Written instruction 1 —
Copy the entries verbatim, from their first line up to and including the line with "genus: Pyrota".

Source passage —
------------------------------------

A tiny learning center built by students has an outsized impact on city residents and provides a powerful symbol of renewal.
Objectives: The Community Learning Center operated out of a tiny apartment in a public housing development for years, achieving great success in getting at-risk kids on track to graduation and college. The development is near the center of a small, once prosperous city that has seen a huge loss of jobs as industries closed down or moved overseas. The Center had unlimited energy and ambition but very limited space.
In 2008 the Housing Authority received a state grant that would cover half the cost of a new 2,000 square foot facility, and made arrangements with the local vocational/technical high school to provide the labor they hoped would make up the difference. Our firm was brought in to work with the students on design, and to coordinate the efforts of the Housing Authority and its residents, the Learning Center staff, and the high school’s Center for Technical Education.

------------------------------------

Material for this task —
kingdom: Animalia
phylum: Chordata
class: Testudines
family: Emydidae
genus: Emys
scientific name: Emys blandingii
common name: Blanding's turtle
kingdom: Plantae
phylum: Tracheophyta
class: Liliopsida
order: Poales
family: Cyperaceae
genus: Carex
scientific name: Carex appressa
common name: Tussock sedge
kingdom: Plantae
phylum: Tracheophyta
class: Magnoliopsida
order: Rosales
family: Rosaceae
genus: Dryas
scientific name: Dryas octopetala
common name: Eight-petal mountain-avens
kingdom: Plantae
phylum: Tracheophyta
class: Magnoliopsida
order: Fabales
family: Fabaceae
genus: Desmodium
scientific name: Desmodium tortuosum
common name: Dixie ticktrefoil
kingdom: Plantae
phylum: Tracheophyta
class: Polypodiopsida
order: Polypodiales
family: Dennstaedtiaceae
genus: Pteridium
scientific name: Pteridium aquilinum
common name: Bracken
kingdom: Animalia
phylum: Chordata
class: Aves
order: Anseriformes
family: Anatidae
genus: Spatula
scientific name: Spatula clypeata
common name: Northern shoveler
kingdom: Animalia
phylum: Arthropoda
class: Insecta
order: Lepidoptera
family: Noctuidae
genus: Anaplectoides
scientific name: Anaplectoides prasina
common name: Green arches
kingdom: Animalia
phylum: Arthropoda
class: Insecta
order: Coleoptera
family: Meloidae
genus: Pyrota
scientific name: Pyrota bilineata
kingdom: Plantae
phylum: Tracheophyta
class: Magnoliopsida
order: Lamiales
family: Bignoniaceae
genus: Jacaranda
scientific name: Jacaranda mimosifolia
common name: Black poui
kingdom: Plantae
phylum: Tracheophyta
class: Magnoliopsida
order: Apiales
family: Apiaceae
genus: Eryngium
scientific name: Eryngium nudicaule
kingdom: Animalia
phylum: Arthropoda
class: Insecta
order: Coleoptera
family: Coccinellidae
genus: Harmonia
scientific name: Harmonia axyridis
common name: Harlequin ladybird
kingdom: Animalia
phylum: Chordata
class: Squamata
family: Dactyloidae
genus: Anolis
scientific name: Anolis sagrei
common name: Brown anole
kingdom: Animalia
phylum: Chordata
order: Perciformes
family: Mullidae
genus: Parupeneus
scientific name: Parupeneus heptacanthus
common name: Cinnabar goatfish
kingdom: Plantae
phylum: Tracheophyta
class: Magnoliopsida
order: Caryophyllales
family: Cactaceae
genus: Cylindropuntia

------------------------------------

Written instruction 2 —
Answer from the learning center passage:
(a) Where did the Community Learning Center operate for years?
(b) In what year did the Housing Authority receive a state grant?
(c) What size was the new facility that the grant would partly cover?

Correct result 1 —
kingdom: Animalia
phylum: Chordata
class: Testudines
family: Emydidae
genus: Emys
scientific name: Emys blandingii
common name: Blanding's turtle
kingdom: Plantae
phylum: Tracheophyta
class: Liliopsida
order: Poales
family: Cyperaceae
genus: Carex
scientific name: Carex appressa
common name: Tussock sedge
kingdom: Plantae
phylum: Tracheophyta
class: Magnoliopsida
order: Rosales
family: Rosaceae
genus: Dryas
scientific name: Dryas octopetala
common name: Eight-petal mountain-avens
kingdom: Plantae
phylum: Tracheophyta
class: Magnoliopsida
order: Fabales
family: Fabaceae
genus: Desmodium
scientific name: Desmodium tortuosum
common name: Dixie ticktrefoil
kingdom: Plantae
phylum: Tracheophyta
class: Polypodiopsida
order: Polypodiales
family: Dennstaedtiaceae
genus: Pteridium
scientific name: Pteridium aquilinum
common name: Bracken
kingdom: Animalia
phylum: Chordata
class: Aves
order: Anseriformes
family: Anatidae
genus: Spatula
scientific name: Spatula clypeata
common name: Northern shoveler
kingdom: Animalia
phylum: Arthropoda
class: Insecta
order: Lepidoptera
family: Noctuidae
genus: Anaplectoides
scientific name: Anaplectoides prasina
common name: Green arches
kingdom: Animalia
phylum: Arthropoda
class: Insecta
order: Coleoptera
family: Meloidae
genus: Pyrota

Correct result 2 —
(a) A tiny apartment in a public housing development
(b) 2008
(c) 2,000 square feet